8. The composition of claim 1 wherein an amount of the lectin component in the composition for a single dose comprises at least one half of 1/7th the amount of a lectin necessary to reach an EC50 level of the lectin and less than 3 times the amount of lectin necessary to reach the EC50 level of the lectin for at least one of the glycosylated pathogens.

9. The composition of claim 8, wherein an amount of the lectin component in the composition for a single dose ranges between 160 μg and 11,675 μg of Allium porrum agglutinin.

10. The composition of claim 1 wherein an amount of the flavonoid component in the composition for a single dose comprises at least one half of one tenth the amount of a flavonoid necessary to reach an IC50 level of the flavonoid and less than 20 times the amount of lectin necessary to reach the IC50 level of the flavonoid for at least one of the glycosylated pathogens.

11. The composition of claim 10, wherein an amount of the flavonoid component in the composition for a single dose includes at least one of:

an amount ranging between approximately 3 mg to approximately 12.2 mg of kaempferol;

an amount ranging between approximately 1 mg to 4 mg of quercetin; and

an amount ranging between approximately 0.19 mg and 756 mg of EGCG.

12. The composition of claim 1, further comprising a supportive component that facilitates binding of the lectin component to the one or more glycosylated pathogens, wherein the support component comprises calcium.

13. The composition of claim 12, wherein an amount of the supportive component in the composition for a single dose ranges between at least 14.75 mg and 625 mg.

14. The composition of claim 1, wherein the pharmaceutical component comprises saline.

15. A virus-inhibiting amount of a pharmaceutical composition for pattern recognition based targeting and activating an innate immune response, comprising:

a lectin component that binds to one or more glycosylated pathogens and that, upon binding, acts as an opsonin and wherein the lectin component comprises at least one of a manufactured mannose binding lectin and a recombinant mannose binding lectin;

a flavonoid component comprising at least one flavonol or flavanol that inhibits the function of a main protease of the one or more glycosylated pathogens; and

a pharmaceutical component including at least one of a pharmaceutically-acceptable carrier and excipient.

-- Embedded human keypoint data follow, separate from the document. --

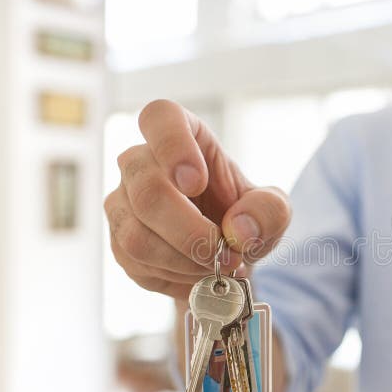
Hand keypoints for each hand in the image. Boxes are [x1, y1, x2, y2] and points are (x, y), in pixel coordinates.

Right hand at [104, 100, 291, 300]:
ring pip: (137, 234)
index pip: (160, 118)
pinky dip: (174, 274)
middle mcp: (142, 162)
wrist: (225, 254)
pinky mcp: (118, 239)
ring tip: (216, 265)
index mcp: (184, 134)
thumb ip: (268, 212)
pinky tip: (196, 272)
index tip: (197, 181)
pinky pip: (136, 260)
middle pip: (147, 189)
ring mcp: (123, 200)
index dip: (173, 146)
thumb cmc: (245, 217)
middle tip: (226, 253)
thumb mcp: (273, 211)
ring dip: (185, 259)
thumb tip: (239, 230)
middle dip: (191, 232)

16. The composition of claim 15, wherein the lectin component includes at least one of Allium porrum agglutinin, Urtica dioica agglutinin, Nicotiana tabacum agglutinin, and mistletoe lectin II.

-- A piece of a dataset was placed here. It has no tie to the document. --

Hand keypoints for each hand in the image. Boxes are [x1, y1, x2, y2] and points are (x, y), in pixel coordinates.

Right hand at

17. The composition of claim 15, wherein the lectin component comprises a first lectin having a trimeric molecular structure and a second lectin having a tetrameric molecular structure, a dimeric molecular structure, or a monomeric molecular structure.

18. The composition of claim 15, wherein the flavonoid component comprises at least one of kaempferol, quercetin, EGCG, luteolin, cinnamtannin b1, hesperetin, and myricetin.

19. A method of treating SARS coronavirus infections, comprising:

obtaining a virus-inhibiting amount of a pharmaceutical composition for molecular pattern recognition based targeting and activating an innate immune response, the composition comprising a lectin component that binds to one or more glycosylated pathogens and that, upon binding, acts as an opsonin, wherein the lectin component includes a therapeutically effective amount of at least one of Allium porrum agglutinin, Urtica dioica agglutinin, Nicotiana tabacum agglutinin, and mistletoe lectin II; and

administering the composition to a subject.

20. The method of claim 19, wherein the pharmaceutical composition further comprises a flavonoid component including at least a flavonol or flavanol that binds to a main protease for the one or more glycosylated pathogens.